Data for this task
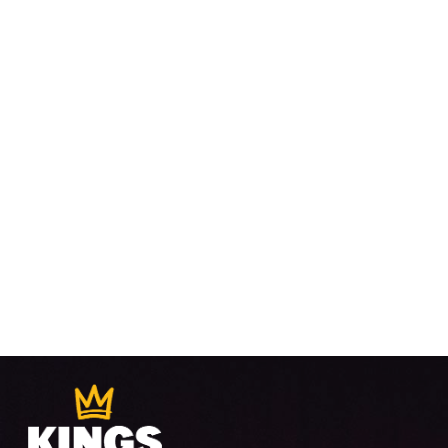
VUE
ÉVÈ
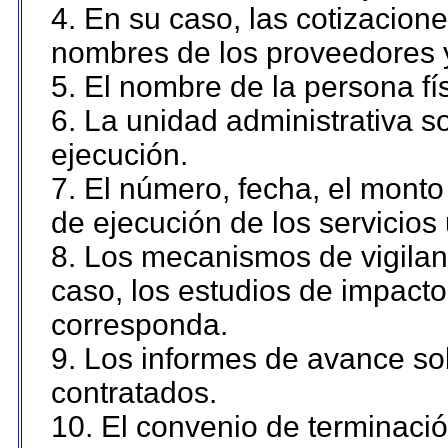
4. En su caso, las cotizacion
nombres de los proveedores 
5. El nombre de la persona fí
6. La unidad administrativa so
ejecución.
7. El número, fecha, el monto 
de ejecución de los servicios 
8. Los mecanismos de vigilanc
caso, los estudios de impact
corresponda.
9. Los informes de avance sob
contratados.
10. El convenio de terminació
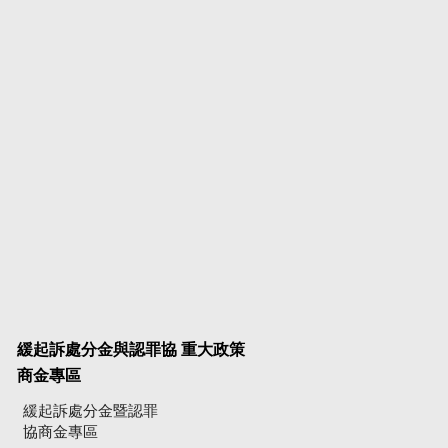
緩起訴處分金與認罪協
重大政策
商金專區
緩起訴處分金暨認罪
協商金專區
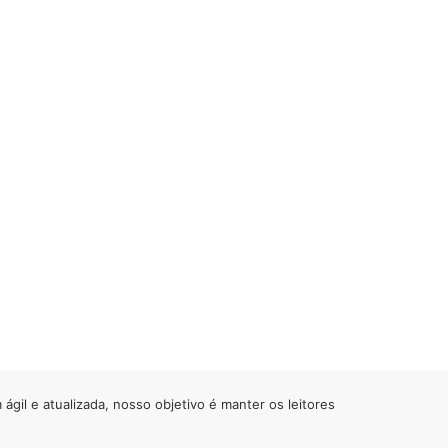
gil e atualizada, nosso objetivo é manter os leitores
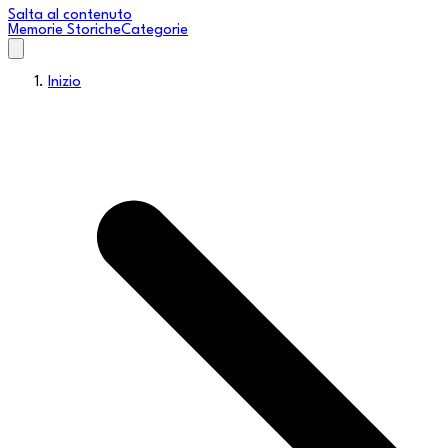
Salta al contenuto
Memorie Storiche
Categorie
Inizio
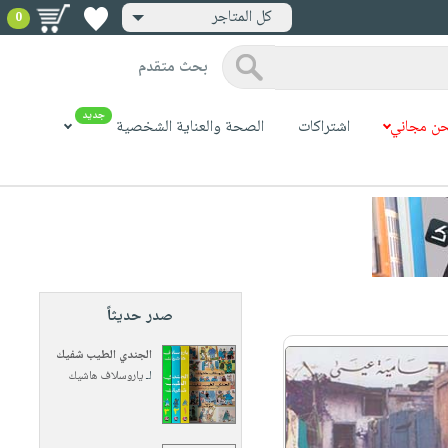
كل المتاجر
0
بحث متقدم
جديد
ن مجاني
اشتراكات
الصحة والعناية الشخصية
صدر حديثاً
الجندي الطيب شفيك
لـ
ياروسلاف هاشيك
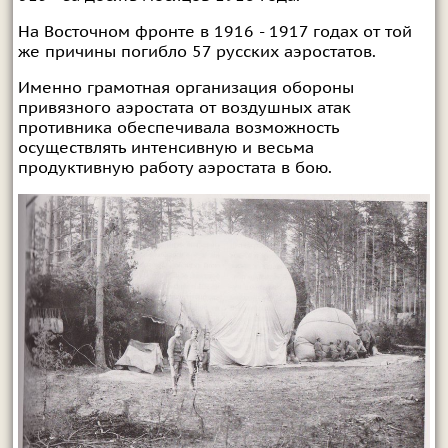
На Восточном фронте в 1916 - 1917 годах от той
же причины погибло 57 русских аэростатов.
Именно грамотная организация обороны
привязного аэростата от воздушных атак
противника обеспечивала возможность
осуществлять интенсивную и весьма
продуктивную работу аэростата в бою.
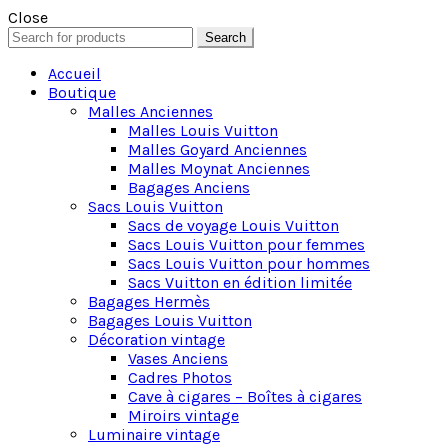
Close
Search
Search
for:
Accueil
Boutique
Malles Anciennes
Malles Louis Vuitton
Malles Goyard Anciennes
Malles Moynat Anciennes
Bagages Anciens
Sacs Louis Vuitton
Sacs de voyage Louis Vuitton
Sacs Louis Vuitton pour femmes
Sacs Louis Vuitton pour hommes
Sacs Vuitton en édition limitée
Bagages Hermès
Bagages Louis Vuitton
Décoration vintage
Vases Anciens
Cadres Photos
Cave à cigares – Boîtes à cigares
Miroirs vintage
Luminaire vintage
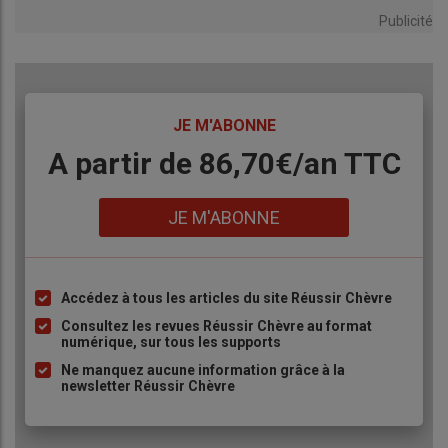
Publicité
TITRE
JE M'ABONNE
Body
A partir de 86,70€/an TTC
Lien
JE M'ABONNE
Accédez à tous les articles du site Réussir Chèvre
Liste
à
Consultez les revues Réussir Chèvre au format
numérique, sur tous les supports
puce
Ne manquez aucune information grâce à la
newsletter Réussir Chèvre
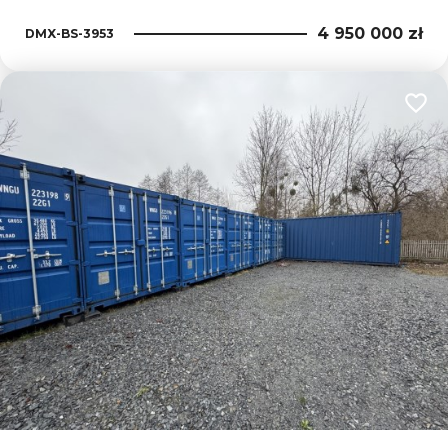
4 950 000 zł
DMX-BS-3953
Dodaj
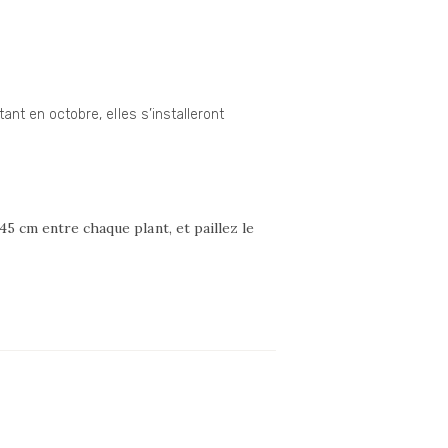
t en octobre, elles s’installeront
45 cm entre chaque plant, et paillez le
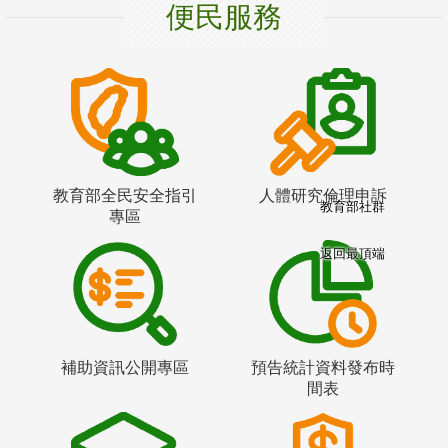
便民服務
教育部全民安全指引
人體研究倫理申訴
教育部社群
專區
返回最頂端
補助資訊公開專區
預告統計資料發布時
間表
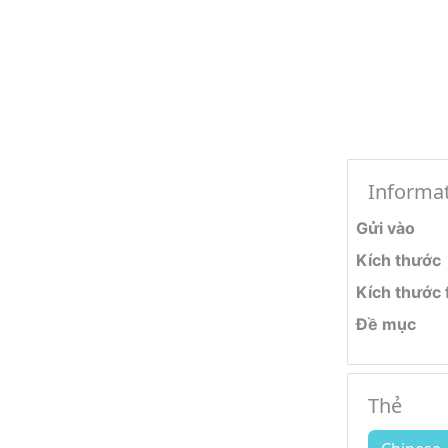
Informa
Gửi vào
Kích thước
Kích thước f
Đề mục
Thẻ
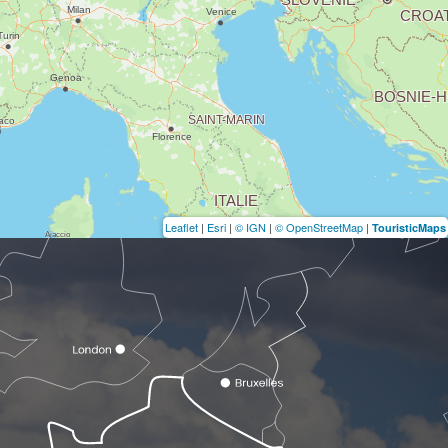
Leaflet
|
Esri
|
© IGN
|
© OpenStreetMap
|
TouristicMaps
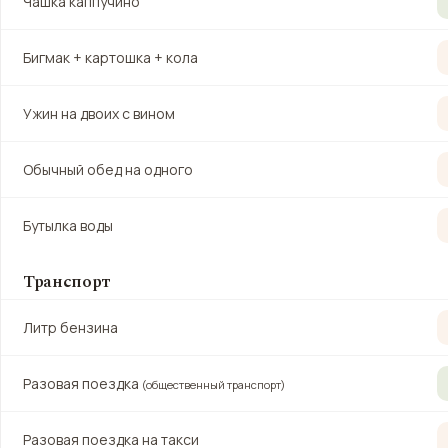
Чашка каппучино
Бигмак + картошка + кола
Ужин на двоих с вином
Обычный обед на одного
Бутылка воды
Транспорт
Литр бензина
Разовая поездка
(общественный транспорт)
Разовая поездка на такси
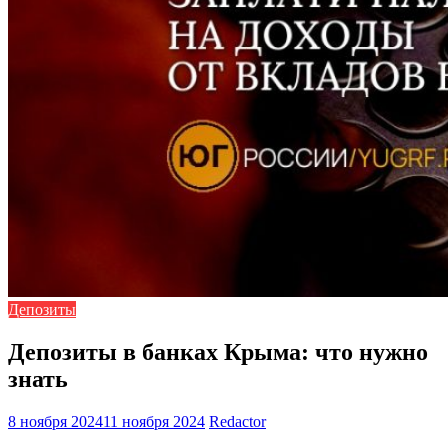
Депозиты
Депозиты в банках Крыма: что нужно
знать
8 ноября 2024
11 ноября 2024
Redactor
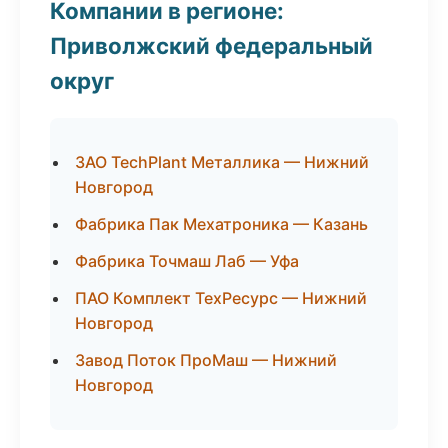
Компании в регионе:
Приволжский федеральный
округ
ЗАО TechPlant Металлика — Нижний
Новгород
Фабрика Пак Мехатроника — Казань
Фабрика Точмаш Лаб — Уфа
ПАО Комплект ТехРесурс — Нижний
Новгород
Завод Поток ПроМаш — Нижний
Новгород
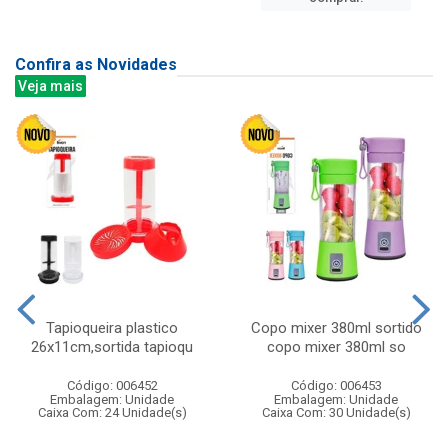
Confira as Novidades
Veja mais
Tapioqueira plastico
Copo mixer 380ml sortido
26x11cm,sortida tapioqu
copo mixer 380ml so
Código: 006452
Código: 006453
Embalagem: Unidade
Embalagem: Unidade
Caixa Com: 24 Unidade(s)
Caixa Com: 30 Unidade(s)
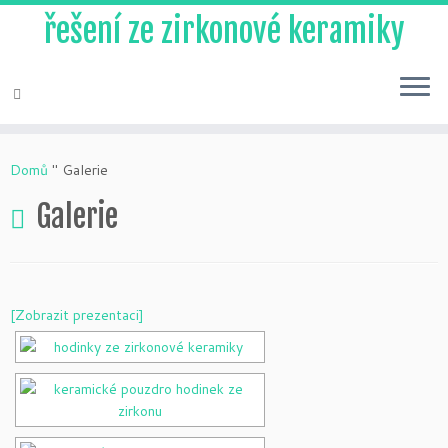
řešení ze zirkonové keramiky
Přeskočit
na
Domů
"
Galerie
obsah
Galerie
[Zobrazit prezentaci]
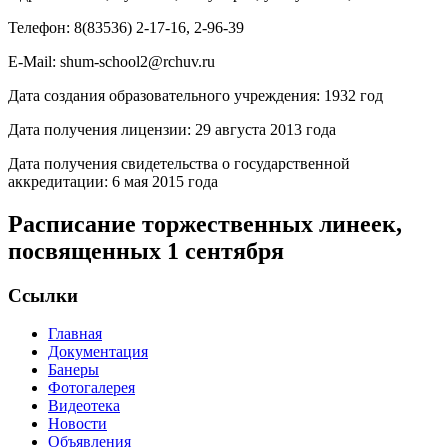
Телефон: 8(83536) 2-17-16, 2-96-39
E-Mail: shum-school2@rchuv.ru
Дата создания образовательного учреждения: 1932 год
Дата получения лицензии: 29 августа 2013 года
Дата получения свидетельства о государственной
аккредитации: 6 мая 2015 года
Расписание торжественных линеек,
посвященных 1 сентября
Ссылки
Главная
Документация
Банеры
Фотогалерея
Видеотека
Новости
Объявления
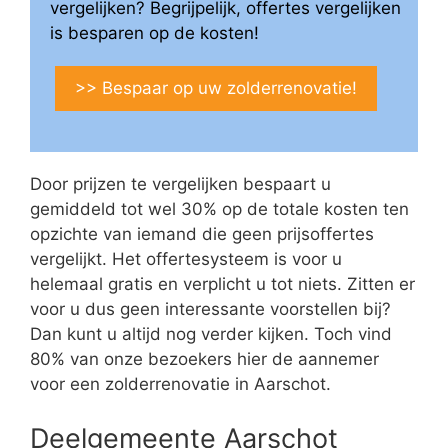
vergelijken? Begrijpelijk, offertes vergelijken
is besparen op de kosten!
>> Bespaar op uw zolderrenovatie!
Door prijzen te vergelijken bespaart u
gemiddeld tot wel 30% op de totale kosten ten
opzichte van iemand die geen prijsoffertes
vergelijkt. Het offertesysteem is voor u
helemaal gratis en verplicht u tot niets. Zitten er
voor u dus geen interessante voorstellen bij?
Dan kunt u altijd nog verder kijken. Toch vind
80% van onze bezoekers hier de aannemer
voor een zolderrenovatie in Aarschot.
Deelgemeente Aarschot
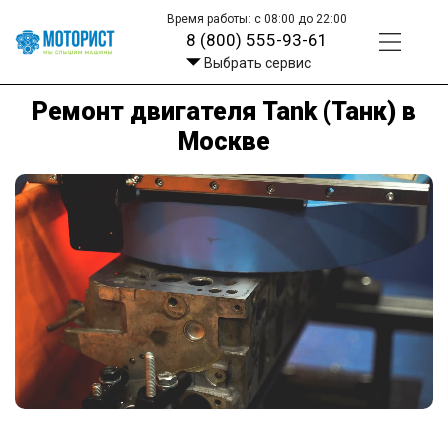
Время работы: с 08:00 до 22:00
8 (800) 555-93-61
Выбрать сервис
Ремонт двигателя Tank (Танк) в
Москве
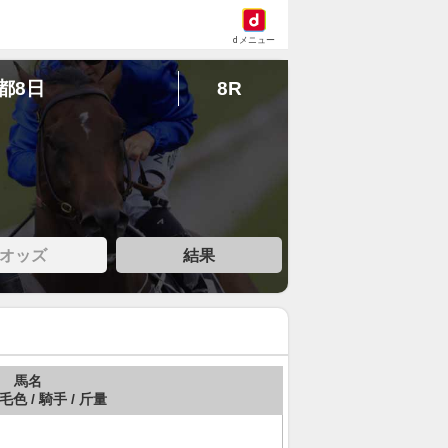
dメニュー
京都8日
8R
オッズ
結果
馬名
 毛色 / 騎手 / 斤量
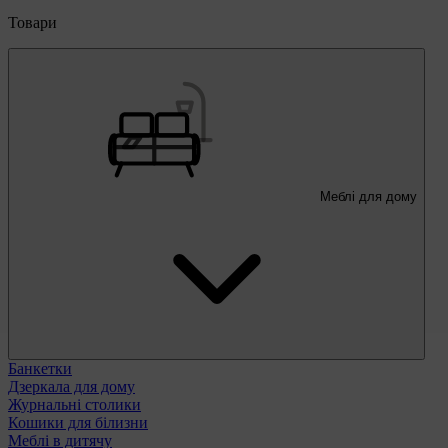
Товари
Меблі для дому
Банкетки
Дзеркала для дому
Журнальні столики
Кошики для білизни
Меблі в дитячу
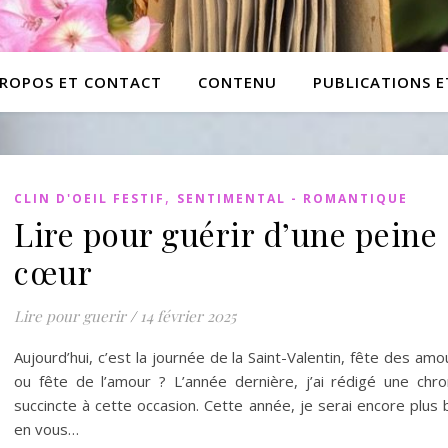
PROPOS ET CONTACT
CONTENU
PUBLICATIONS 
,
CLIN D'OEIL FESTIF
SENTIMENTAL - ROMANTIQUE
Lire pour guérir d’une peine
cœur
Lire pour guerir
/
14 février 2025
Aujourd’hui, c’est la journée de la Saint-Valentin, fête des am
ou fête de l’amour ? L’année dernière, j’ai rédigé une chro
succincte à cette occasion. Cette année, je serai encore plus
en vous…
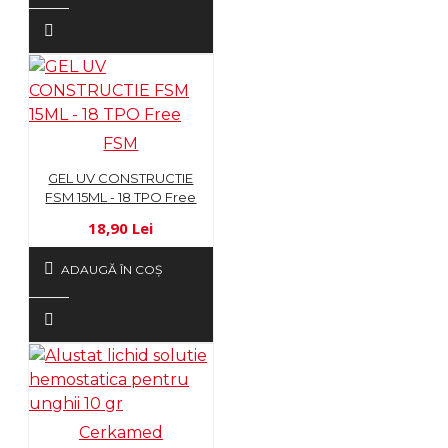
FSM
GEL UV CONSTRUCTIE
FSM 15ML - 18 TPO Free
18,90 Lei
ADAUGĂ ÎN COŞ
Cerkamed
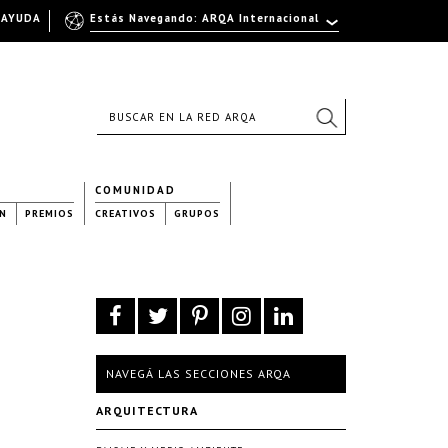
AYUDA
Estás Navegando: ARQA Internacional
COMUNIDAD
N
PREMIOS
CREATIVOS
GRUPOS
NAVEGÁ LAS SECCIONES ARQA
ARQUITECTURA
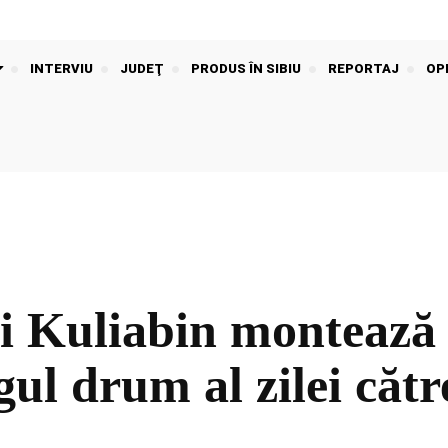
INTERVIU
JUDEŢ
PRODUS ÎN SIBIU
REPORTAJ
OPI
ei Kuliabin montează
ul drum al zilei căt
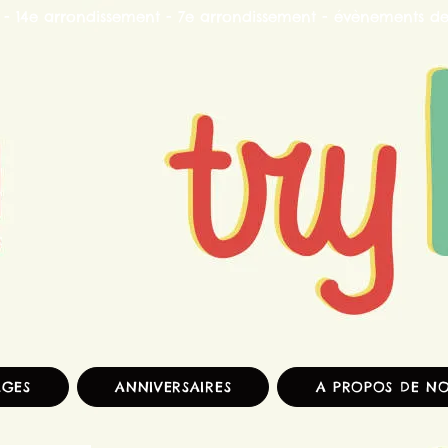
 - 14e arrondissement - 7e arrondissement - évènements d
AGES
ANNIVERSAIRES
A PROPOS DE N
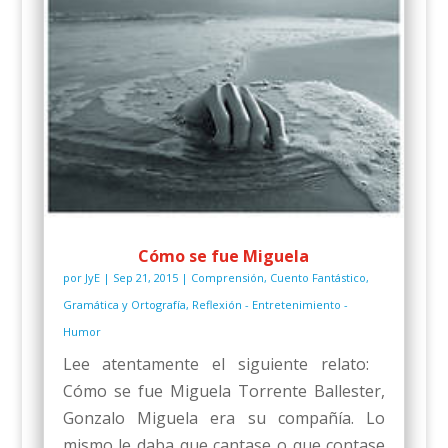
Cómo se fue Miguela
por
JyE
|
Sep 21, 2015
|
Comprensión
,
Cuento Fantástico
,
Gramática y Ortografía
,
Reflexión - Entretenimiento -
Humor
Lee atentamente el siguiente relato:
Cómo se fue Miguela Torrente Ballester,
Gonzalo Miguela era su compañía. Lo
mismo le daba que cantase o que contase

Exercise description
Which lines in the records contain the word "caso"? Copy each one.

Reply to the task
4. En su caso, las cotizacion
caso, los estudios de impact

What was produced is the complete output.